92 million tons. That is how much clothes related waste we discard every year. It’s enough to fill 1 and half Empire State Buildings every day.
Words by Lucy Dover, Comment Print Sub-Editor
When Melania Trump wore her infamous Zara jacket in 2018, all eyes were on the graffiti writing on its back: “I really don’t care. Do u?”. The garment sent shockwaves through the nation as Journalists scrambled together to create political think pieces on the dystopian message, but the jacket is much more than that: it is a stark reflection on how we live now. Inditex, Zara’s parent company, is estimated to bring in a revenue of over $33 billion this year. Meanwhile, Zara’s use of the fabric viscose has been linked to water contamination from untreated waste in India and is the cause of pollution three times the permitted level in nearby residential communities in China. There have been some attempts to combat their impact.
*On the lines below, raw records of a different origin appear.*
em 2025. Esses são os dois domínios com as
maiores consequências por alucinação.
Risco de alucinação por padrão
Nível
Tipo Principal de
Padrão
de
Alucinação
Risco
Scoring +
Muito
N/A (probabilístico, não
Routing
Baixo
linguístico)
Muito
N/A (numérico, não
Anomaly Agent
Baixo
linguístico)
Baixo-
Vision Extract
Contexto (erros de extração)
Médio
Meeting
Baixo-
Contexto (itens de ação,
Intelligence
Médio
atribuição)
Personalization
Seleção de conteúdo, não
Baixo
In 2019, they launched their eco-conscious Join Life collection, and they claim that all of their collections will be made of 100% sustainable cottons and linens, and 100% recycled polyester by 2025. But it’s not good enough. The company has failed to take into account the local pollution in developing countries and tons of clothing that will still end up in Landfill. The owner of Zara has a net worth of $45 billion, making him the third-wealthiest person in Europe. Yet the workers in Tunisia are timed to the minute to ensure they hit the 150 pieces in an hour target, an almost impossible task. Melania Trump’s $39 jacket seems a fitting metaphor for Zara’s ethos: “I really don’t care. Do u?”
Of course, Zara is not the only brand having a detrimental effect on the environment. The Intergovernmental Panel on Climate Change has calculated that the fashion industry produces 10% of global carbon dioxide emissions every year, a devastating statistic, and this is without even touching on microplastics, pollution, wage theft and chemical waste. Fast fashion- cheap, trendy clothing designed to be cast aside- is destroying the planet.
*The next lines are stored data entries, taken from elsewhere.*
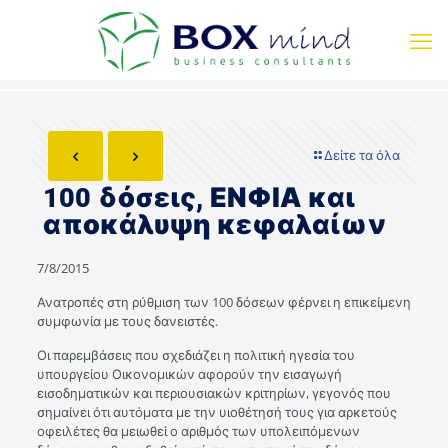
Δείτε τα όλα
100 δόσεις, ΕΝΦΙΑ και
αποκάλυψη κεφαλαίων
7/8/2015
Ανατροπές στη ρύθμιση των 100 δόσεων φέρνει η επικείμενη
συμφωνία με τους δανειστές.
Οι παρεμβάσεις που σχεδιάζει η πολιτική ηγεσία του
υπουργείου Οικονομικών αφορούν την εισαγωγή
εισοδηματικών και περιουσιακών κριτηρίων, γεγονός που
σημαίνει ότι αυτόματα με την υιοθέτησή τους για αρκετούς
οφειλέτες θα μειωθεί ο αριθμός των υπολειπόμενων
Gen Z favourite, Shein, is at the heart of this problem. Channel 4 has uncovered horrifying details on its treatment of workers. In one factory, they found that workers receive a base salary of roughly $556 per month to make 500 pieces of clothing per day and that their first month’s pay is withheld from them. Workers are also expected to work 18 hours a day and are penalised two-thirds of their daily wage if they made a mistake on a clothing item. This comes after a shocking discovery, by professor Diamond, an environmental chemist and professor at the University of Toronto, that a jacket designed for toddlers contained nearly 20 times the amount of lead that Health Canada says is safe for children.
But what can be done? A lot of ethically made clothing is still expensive, so it can be difficult for young people, especially students, to purchase it. Charity shops can be a good alternative, but they offer limited clothing, and often don’t cater to plus sized bodies. The 30 wears test is perhaps the most effective. Will you wear that piece more than 30 times? If not, don’t buy it. This reduces waste, and minimises the damage so called ‘microtrends’ are having on the environment. Timeless trans-seasonal clothing is much more sustainable. It’s also important to change your attitude to shopping: it’s hard to deny the thrill that comes from wearing a new item but renting a piece for a special occasion is equally as exciting.“I really don’t care. Do u?” is a stark reminder that the fast fashion giants will not be the change we need, unless they have to be. It is up to us to care for the planet, and they will follow.